Stroke Pharmacogenomics and Genetics, IIB-Sant Pau, Institut de Recerca de Sant Pau, Hospital Sant Pau, C/Sant Antoni Mª Claret,167, 08025, Barcelona, Spain.
Neurology, Hospital Universitari MútuaTerrassa/Fundacio Docència i Recerca MutuaTerrassa, Terrassa, Spain.
Clin Epigenetics. 2022 Sep 30;14(1):124. doi: 10.1186/s13148-022-01340-5.
The neurological course after stroke is highly variable and is determined by demographic, clinical and genetic factors. However, other heritable factors such as epigenetic DNA methylation could play a role in neurological changes after stroke.
We performed a three-stage epigenome-wide association study to evaluate DNA methylation associated with the difference between the National Institutes of Health Stroke Scale (NIHSS) at baseline and at discharge (ΔNIHSS) in ischaemic stroke patients. DNA methylation data in the Discovery (n = 643) and Replication (n = 62) Cohorts were interrogated with the 450 K and EPIC BeadChip. Nominal CpG sites from the Discovery (p value < 10) were also evaluated in a meta-analysis of the Discovery and Replication cohorts, using a random-fixed effect model. Metabolic pathway enrichment was calculated with methylGSA. We integrated the methylation data with 1305 plasma protein expression levels measured by SOMAscan in 46 subjects and measured RNA expression with RT-PCR in a subgroup of 13 subjects. Specific cell-type methylation was assessed using EpiDISH.

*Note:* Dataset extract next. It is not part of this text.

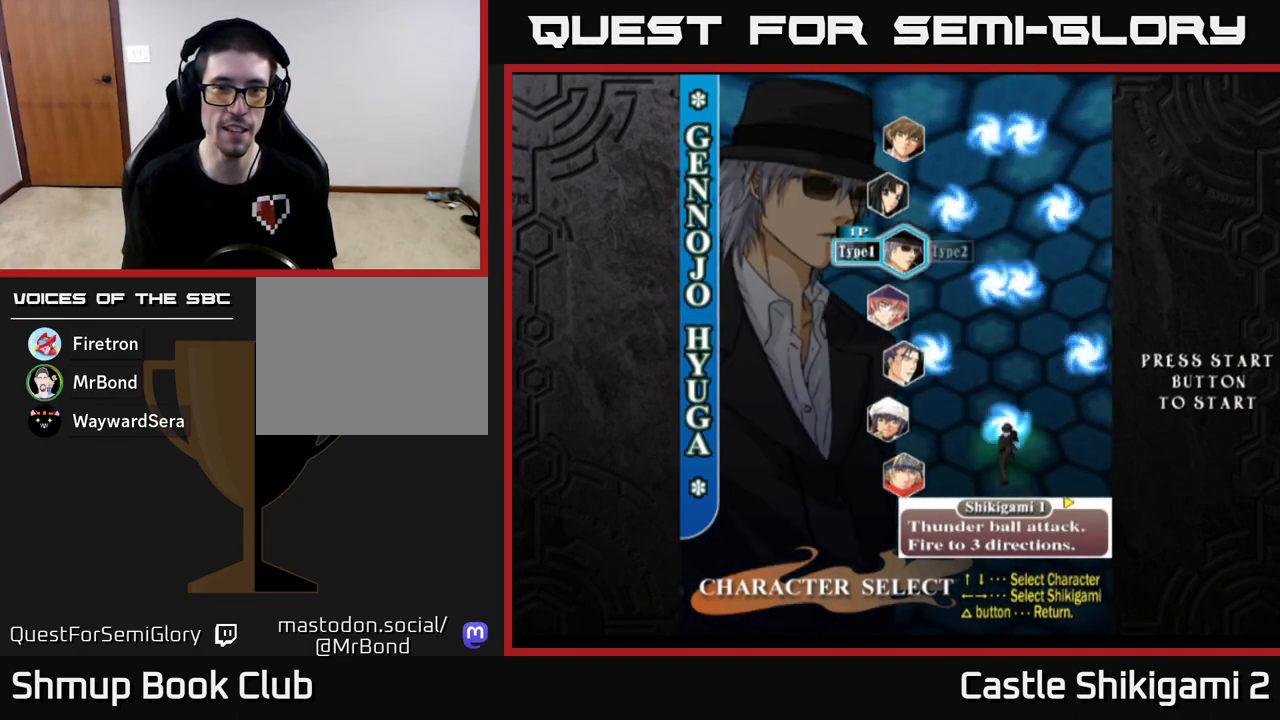
{"buttons": [], "left_stick": "center", "events": []}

The meta-analysis revealed an epigenome-wide significant association in EXOC4 (p value = 8.4 × 10) and in MERTK (p value = 1.56 × 10). Only the methylation in EXOC4 was also associated in the Discovery and in the Replication Cohorts (p value = 1.14 × 10 and p value = 1.3 × 10, respectively). EXOC4 methylation negatively correlated with the long-term outcome (coefficient = - 4.91) and showed a tendency towards a decrease in EXOC4 expression (rho = - 0.469, p value = 0.091). Pathway enrichment from the meta-analysis revealed significant associations related to the endocytosis and deubiquitination processes. Seventy-nine plasma proteins were differentially expressed in association with EXOC4 methylation. Pathway analysis of these proteins showed an enrichment in natural killer (NK) cell activation. The cell-type methylation analysis in blood also revealed a differential methylation in NK cells.
DNA methylation of EXOC4 is associated with a worse neurological course after stroke. The results indicate a potential modulation of pathways involving endocytosis and NK cells regulation.
中风后的神经学病程高度可变,由人口统计学、临床和遗传因素决定。然而,其他可遗传因素,如表观遗传 DNA 甲基化,可能在中风后的神经学变化中发挥作用。
我们进行了三个阶段的全基因组关联研究,以评估 DNA 甲基化与缺血性中风患者 NIH 中风量表(NIHSS)基线和出院时的差异(Δ NIHSS)之间的关系。使用 450K 和 EPIC BeadChip 对发现(n=643)和复制(n=62)队列中的 DNA 甲基化数据进行了检测。在发现和复制队列的荟萃分析中,对发现队列中具有统计学意义的 CpG 位点(p 值<10)进行了评估,使用随机固定效应模型。使用 methylGSA 计算代谢途径富集。我们将甲基化数据与 46 例患者中通过 SOMAscan 测量的 1305 种血浆蛋白表达水平以及亚组 13 例患者的 RNA 表达进行了整合。使用 EpiDISH 评估特定细胞类型的甲基化。
荟萃分析显示 EXOC4(p 值=8.4×10)和 MERTK(p 值=1.56×10)中存在全基因组显著关联。只有 EXOC4 的甲基化在发现和复制队列中也存在关联(p 值=1.14×10 和 p 值=1.3×10,分别)。EXOC4 甲基化与长期预后呈负相关(系数=-4.91),并且 EXOC4 表达呈下降趋势(rho=-0.469,p 值=0.091)。荟萃分析的途径富集显示与内吞作用和去泛素化过程相关的显著关联。79 种血浆蛋白与 EXOC4 甲基化相关,差异表达。对这些蛋白质的途径分析显示 NK 细胞激活的富集。血液中的细胞类型甲基化分析也显示 NK 细胞的差异甲基化。
EXOC4 的 DNA 甲基化与中风后神经学病程恶化有关。结果表明,内吞作用和 NK 细胞调节相关途径的潜在调节作用。